= Beginning of Section =

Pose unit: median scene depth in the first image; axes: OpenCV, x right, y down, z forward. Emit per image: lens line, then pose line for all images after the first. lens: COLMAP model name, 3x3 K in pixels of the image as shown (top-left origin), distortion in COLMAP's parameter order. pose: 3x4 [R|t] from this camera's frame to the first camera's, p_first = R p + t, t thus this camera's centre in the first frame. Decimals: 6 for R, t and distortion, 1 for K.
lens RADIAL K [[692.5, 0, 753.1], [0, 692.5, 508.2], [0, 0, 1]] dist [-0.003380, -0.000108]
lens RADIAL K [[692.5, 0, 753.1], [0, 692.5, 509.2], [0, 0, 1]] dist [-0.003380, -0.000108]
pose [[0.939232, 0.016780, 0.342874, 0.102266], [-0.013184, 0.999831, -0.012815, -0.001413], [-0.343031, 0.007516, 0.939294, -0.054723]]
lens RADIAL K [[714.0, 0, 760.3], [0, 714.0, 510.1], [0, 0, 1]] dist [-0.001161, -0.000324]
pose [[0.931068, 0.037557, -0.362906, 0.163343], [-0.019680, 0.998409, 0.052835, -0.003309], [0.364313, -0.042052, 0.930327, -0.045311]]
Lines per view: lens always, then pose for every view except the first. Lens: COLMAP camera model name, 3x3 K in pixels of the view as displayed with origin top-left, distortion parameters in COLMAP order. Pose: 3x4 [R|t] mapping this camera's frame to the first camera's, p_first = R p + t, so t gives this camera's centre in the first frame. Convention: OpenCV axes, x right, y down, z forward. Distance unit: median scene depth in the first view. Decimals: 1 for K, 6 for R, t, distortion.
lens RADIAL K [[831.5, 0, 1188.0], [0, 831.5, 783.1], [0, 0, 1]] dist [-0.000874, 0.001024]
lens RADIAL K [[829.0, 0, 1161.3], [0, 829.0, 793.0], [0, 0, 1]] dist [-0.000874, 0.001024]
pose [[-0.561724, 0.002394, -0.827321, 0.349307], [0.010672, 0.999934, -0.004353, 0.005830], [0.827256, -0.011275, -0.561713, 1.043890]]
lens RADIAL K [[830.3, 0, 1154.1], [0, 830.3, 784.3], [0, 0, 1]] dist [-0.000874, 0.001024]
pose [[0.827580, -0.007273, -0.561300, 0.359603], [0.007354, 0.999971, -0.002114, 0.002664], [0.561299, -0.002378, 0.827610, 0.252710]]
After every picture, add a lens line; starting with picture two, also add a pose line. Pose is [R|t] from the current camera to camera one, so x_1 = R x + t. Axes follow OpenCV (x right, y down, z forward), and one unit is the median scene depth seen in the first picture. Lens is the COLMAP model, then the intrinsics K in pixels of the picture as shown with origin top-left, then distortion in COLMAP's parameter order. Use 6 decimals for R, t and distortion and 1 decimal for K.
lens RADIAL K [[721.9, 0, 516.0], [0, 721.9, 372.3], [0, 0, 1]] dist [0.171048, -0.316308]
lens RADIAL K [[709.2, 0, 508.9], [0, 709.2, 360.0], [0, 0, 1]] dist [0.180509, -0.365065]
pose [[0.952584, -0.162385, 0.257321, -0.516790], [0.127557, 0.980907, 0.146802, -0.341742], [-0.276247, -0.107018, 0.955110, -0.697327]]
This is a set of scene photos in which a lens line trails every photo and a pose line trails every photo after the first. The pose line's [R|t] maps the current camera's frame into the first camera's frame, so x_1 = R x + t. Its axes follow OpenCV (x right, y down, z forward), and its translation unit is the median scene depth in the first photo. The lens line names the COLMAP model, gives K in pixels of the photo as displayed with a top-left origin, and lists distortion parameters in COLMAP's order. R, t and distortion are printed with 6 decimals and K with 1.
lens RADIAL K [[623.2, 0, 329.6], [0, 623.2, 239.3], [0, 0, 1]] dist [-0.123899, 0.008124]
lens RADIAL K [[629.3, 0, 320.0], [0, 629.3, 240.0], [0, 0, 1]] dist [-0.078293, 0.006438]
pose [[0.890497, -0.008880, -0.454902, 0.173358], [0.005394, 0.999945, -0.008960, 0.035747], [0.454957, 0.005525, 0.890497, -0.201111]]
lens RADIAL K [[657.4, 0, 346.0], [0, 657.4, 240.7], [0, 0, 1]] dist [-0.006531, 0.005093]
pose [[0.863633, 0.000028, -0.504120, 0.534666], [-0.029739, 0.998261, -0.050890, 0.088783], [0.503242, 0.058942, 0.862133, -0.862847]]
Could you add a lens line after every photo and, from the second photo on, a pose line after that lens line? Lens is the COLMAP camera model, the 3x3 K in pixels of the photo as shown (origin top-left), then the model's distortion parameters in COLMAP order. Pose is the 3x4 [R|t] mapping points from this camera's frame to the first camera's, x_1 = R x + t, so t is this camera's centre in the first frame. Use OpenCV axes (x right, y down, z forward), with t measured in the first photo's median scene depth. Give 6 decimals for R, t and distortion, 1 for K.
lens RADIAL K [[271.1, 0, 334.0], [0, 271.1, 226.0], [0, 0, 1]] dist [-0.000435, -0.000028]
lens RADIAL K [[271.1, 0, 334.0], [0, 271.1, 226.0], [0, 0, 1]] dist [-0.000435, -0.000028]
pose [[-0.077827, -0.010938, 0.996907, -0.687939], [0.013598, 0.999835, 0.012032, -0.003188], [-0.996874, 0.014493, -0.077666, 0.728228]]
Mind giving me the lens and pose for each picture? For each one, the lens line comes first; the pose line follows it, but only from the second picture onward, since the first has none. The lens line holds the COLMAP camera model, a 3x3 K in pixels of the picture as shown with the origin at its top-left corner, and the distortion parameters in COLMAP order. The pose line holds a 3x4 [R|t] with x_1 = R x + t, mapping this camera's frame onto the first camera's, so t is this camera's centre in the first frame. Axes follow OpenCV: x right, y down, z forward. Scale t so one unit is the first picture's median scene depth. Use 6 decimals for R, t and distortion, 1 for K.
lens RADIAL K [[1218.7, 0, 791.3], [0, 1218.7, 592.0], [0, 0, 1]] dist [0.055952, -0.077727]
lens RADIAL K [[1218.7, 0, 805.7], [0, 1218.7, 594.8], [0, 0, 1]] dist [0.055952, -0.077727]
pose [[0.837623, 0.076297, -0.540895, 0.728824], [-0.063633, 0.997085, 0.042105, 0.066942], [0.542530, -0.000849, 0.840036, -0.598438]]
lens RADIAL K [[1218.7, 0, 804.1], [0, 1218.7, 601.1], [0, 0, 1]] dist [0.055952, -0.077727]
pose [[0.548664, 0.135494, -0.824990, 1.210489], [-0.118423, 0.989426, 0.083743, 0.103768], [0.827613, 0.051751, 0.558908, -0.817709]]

= End of Section =

**What this task involves:**
Restate every entry above word for word.

**Answer to this problem:**
Pose unit: median scene depth in the first image; axes: OpenCV, x right, y down, z forward. Emit per image: lens line, then pose line for all images after the first. lens: COLMAP model name, 3x3 K in pixels of the image as shown (top-left origin), distortion in COLMAP's parameter order. pose: 3x4 [R|t] from this camera's frame to the first camera's, p_first = R p + t, t thus this camera's centre in the first frame. Decimals: 6 for R, t and distortion, 1 for K.
lens RADIAL K [[692.5, 0, 753.1], [0, 692.5, 508.2], [0, 0, 1]] dist [-0.003380, -0.000108]
lens RADIAL K [[692.5, 0, 753.1], [0, 692.5, 509.2], [0, 0, 1]] dist [-0.003380, -0.000108]
pose [[0.939232, 0.016780, 0.342874, 0.102266], [-0.013184, 0.999831, -0.012815, -0.001413], [-0.343031, 0.007516, 0.939294, -0.054723]]
lens RADIAL K [[714.0, 0, 760.3], [0, 714.0, 510.1], [0, 0, 1]] dist [-0.001161, -0.000324]
pose [[0.931068, 0.037557, -0.362906, 0.163343], [-0.019680, 0.998409, 0.052835, -0.003309], [0.364313, -0.042052, 0.930327, -0.045311]]
Lines per view: lens always, then pose for every view except the first. Lens: COLMAP camera model name, 3x3 K in pixels of the view as displayed with origin top-left, distortion parameters in COLMAP order. Pose: 3x4 [R|t] mapping this camera's frame to the first camera's, p_first = R p + t, so t gives this camera's centre in the first frame. Convention: OpenCV axes, x right, y down, z forward. Distance unit: median scene depth in the first view. Decimals: 1 for K, 6 for R, t, distortion.
lens RADIAL K [[831.5, 0, 1188.0], [0, 831.5, 783.1], [0, 0, 1]] dist [-0.000874, 0.001024]
lens RADIAL K [[829.0, 0, 1161.3], [0, 829.0, 793.0], [0, 0, 1]] dist [-0.000874, 0.001024]
pose [[-0.561724, 0.002394, -0.827321, 0.349307], [0.010672, 0.999934, -0.004353, 0.005830], [0.827256, -0.011275, -0.561713, 1.043890]]
lens RADIAL K [[830.3, 0, 1154.1], [0, 830.3, 784.3], [0, 0, 1]] dist [-0.000874, 0.001024]
pose [[0.827580, -0.007273, -0.561300, 0.359603], [0.007354, 0.999971, -0.002114, 0.002664], [0.561299, -0.002378, 0.827610, 0.252710]]
After every picture, add a lens line; starting with picture two, also add a pose line. Pose is [R|t] from the current camera to camera one, so x_1 = R x + t. Axes follow OpenCV (x right, y down, z forward), and one unit is the median scene depth seen in the first picture. Lens is the COLMAP model, then the intrinsics K in pixels of the picture as shown with origin top-left, then distortion in COLMAP's parameter order. Use 6 decimals for R, t and distortion and 1 decimal for K.
lens RADIAL K [[721.9, 0, 516.0], [0, 721.9, 372.3], [0, 0, 1]] dist [0.171048, -0.316308]
lens RADIAL K [[709.2, 0, 508.9], [0, 709.2, 360.0], [0, 0, 1]] dist [0.180509, -0.365065]
pose [[0.952584, -0.162385, 0.257321, -0.516790], [0.127557, 0.980907, 0.146802, -0.341742], [-0.276247, -0.107018, 0.955110, -0.697327]]
This is a set of scene photos in which a lens line trails every photo and a pose line trails every photo after the first. The pose line's [R|t] maps the current camera's frame into the first camera's frame, so x_1 = R x + t. Its axes follow OpenCV (x right, y down, z forward), and its translation unit is the median scene depth in the first photo. The lens line names the COLMAP model, gives K in pixels of the photo as displayed with a top-left origin, and lists distortion parameters in COLMAP's order. R, t and distortion are printed with 6 decimals and K with 1.
lens RADIAL K [[623.2, 0, 329.6], [0, 623.2, 239.3], [0, 0, 1]] dist [-0.123899, 0.008124]
lens RADIAL K [[629.3, 0, 320.0], [0, 629.3, 240.0], [0, 0, 1]] dist [-0.078293, 0.006438]
pose [[0.890497, -0.008880, -0.454902, 0.173358], [0.005394, 0.999945, -0.008960, 0.035747], [0.454957, 0.005525, 0.890497, -0.201111]]
lens RADIAL K [[657.4, 0, 346.0], [0, 657.4, 240.7], [0, 0, 1]] dist [-0.006531, 0.005093]
pose [[0.863633, 0.000028, -0.504120, 0.534666], [-0.029739, 0.998261, -0.050890, 0.088783], [0.503242, 0.058942, 0.862133, -0.862847]]
Could you add a lens line after every photo and, from the second photo on, a pose line after that lens line? Lens is the COLMAP camera model, the 3x3 K in pixels of the photo as shown (origin top-left), then the model's distortion parameters in COLMAP order. Pose is the 3x4 [R|t] mapping points from this camera's frame to the first camera's, x_1 = R x + t, so t is this camera's centre in the first frame. Use OpenCV axes (x right, y down, z forward), with t measured in the first photo's median scene depth. Give 6 decimals for R, t and distortion, 1 for K.
lens RADIAL K [[271.1, 0, 334.0], [0, 271.1, 226.0], [0, 0, 1]] dist [-0.000435, -0.000028]
lens RADIAL K [[271.1, 0, 334.0], [0, 271.1, 226.0], [0, 0, 1]] dist [-0.000435, -0.000028]
pose [[-0.077827, -0.010938, 0.996907, -0.687939], [0.013598, 0.999835, 0.012032, -0.003188], [-0.996874, 0.014493, -0.077666, 0.728228]]
Mind giving me the lens and pose for each picture? For each one, the lens line comes first; the pose line follows it, but only from the second picture onward, since the first has none. The lens line holds the COLMAP camera model, a 3x3 K in pixels of the picture as shown with the origin at its top-left corner, and the distortion parameters in COLMAP order. The pose line holds a 3x4 [R|t] with x_1 = R x + t, mapping this camera's frame onto the first camera's, so t is this camera's centre in the first frame. Axes follow OpenCV: x right, y down, z forward. Scale t so one unit is the first picture's median scene depth. Use 6 decimals for R, t and distortion, 1 for K.
lens RADIAL K [[1218.7, 0, 791.3], [0, 1218.7, 592.0], [0, 0, 1]] dist [0.055952, -0.077727]
lens RADIAL K [[1218.7, 0, 805.7], [0, 1218.7, 594.8], [0, 0, 1]] dist [0.055952, -0.077727]
pose [[0.837623, 0.076297, -0.540895, 0.728824], [-0.063633, 0.997085, 0.042105, 0.066942], [0.542530, -0.000849, 0.840036, -0.598438]]
lens RADIAL K [[1218.7, 0, 804.1], [0, 1218.7, 601.1], [0, 0, 1]] dist [0.055952, -0.077727]
pose [[0.548664, 0.135494, -0.824990, 1.210489], [-0.118423, 0.989426, 0.083743, 0.103768], [0.827613, 0.051751, 0.558908, -0.817709]]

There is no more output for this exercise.